Ele pegou um biscoito e analisou, sorrindo:
- Tem formato de elefante... E confeitos.
- Medy adora animais.
- Você é uma mãe maravilhosa, Sabrina. Melody tem sorte.
Servi-me de café e leite e bebi, enquanto o questionava:
- E a sua mãe?
- Por aí... Aparece vez ou outra. Minha avó é a referência que tenho de família, mãe e pai.
- Eu... Sinto muito.
- Eu não. – Ele disse, mordendo o biscoito, enquanto o analisava.
- Mas... Eu soube que você chegou a morar com a sua mãe.
- Sim, quando ela temeu que meu pai conseguisse a guarda. Só fingiu que era uma boa mãe e se preocupava comigo.
- Melody é tudo que eu tenho, Gui. Por ela eu mato e morro. E não quero que ela pense que nós... Bem, que nós estamos juntos. Ela é pequena... E cria expectativas.

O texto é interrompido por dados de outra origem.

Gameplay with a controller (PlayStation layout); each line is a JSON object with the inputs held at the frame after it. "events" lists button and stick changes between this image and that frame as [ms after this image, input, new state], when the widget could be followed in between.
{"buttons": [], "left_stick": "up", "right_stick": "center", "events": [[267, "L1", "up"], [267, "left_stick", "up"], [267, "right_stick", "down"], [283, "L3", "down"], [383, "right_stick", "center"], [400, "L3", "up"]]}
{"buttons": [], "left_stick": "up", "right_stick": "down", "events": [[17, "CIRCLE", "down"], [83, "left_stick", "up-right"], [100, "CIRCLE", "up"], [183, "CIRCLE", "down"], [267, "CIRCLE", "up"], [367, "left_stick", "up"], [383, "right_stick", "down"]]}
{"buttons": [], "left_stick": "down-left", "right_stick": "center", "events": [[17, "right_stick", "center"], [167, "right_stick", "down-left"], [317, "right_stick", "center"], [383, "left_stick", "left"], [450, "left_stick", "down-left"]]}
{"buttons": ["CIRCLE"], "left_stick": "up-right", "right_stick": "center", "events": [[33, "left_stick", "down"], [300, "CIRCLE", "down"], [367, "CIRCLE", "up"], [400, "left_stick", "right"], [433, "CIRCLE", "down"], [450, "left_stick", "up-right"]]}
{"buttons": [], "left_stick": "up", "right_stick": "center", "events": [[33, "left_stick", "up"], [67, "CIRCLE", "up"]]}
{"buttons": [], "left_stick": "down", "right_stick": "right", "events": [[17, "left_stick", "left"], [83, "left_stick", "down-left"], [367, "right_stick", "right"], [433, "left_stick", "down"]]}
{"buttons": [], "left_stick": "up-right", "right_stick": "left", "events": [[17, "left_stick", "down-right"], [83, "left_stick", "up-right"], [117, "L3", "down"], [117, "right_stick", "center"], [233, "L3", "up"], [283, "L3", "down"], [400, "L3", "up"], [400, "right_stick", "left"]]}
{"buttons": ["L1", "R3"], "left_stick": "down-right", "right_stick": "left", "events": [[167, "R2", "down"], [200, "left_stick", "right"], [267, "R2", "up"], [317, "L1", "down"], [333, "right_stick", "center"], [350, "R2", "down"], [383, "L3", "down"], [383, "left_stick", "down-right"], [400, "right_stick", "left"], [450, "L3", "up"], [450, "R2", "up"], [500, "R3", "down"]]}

- Eu posso superar as expectativas dela com relação a nós dois, Sabrina – ele sorriu – Podemos ser um casal. Eu sei que ela aprovaria.
- Não... Não agora.
- Como assim? Por que não “agora”?
- Porque nós encontramos o pai dela.
Ele ficou me olhando, enquanto a boca parava de mastigar imediatamente:
- Vocês encontraram com ele?
- Ainda não. Mas é questão de tempo.
Ele veio na minha direção e eu fui andando para trás, até ficar entre o corpo dele e a pia.
- Sabrina, eu sou louco por você.
Eu não disse nada. Meu coração disparou e senti minhas bochechas ruborizarem.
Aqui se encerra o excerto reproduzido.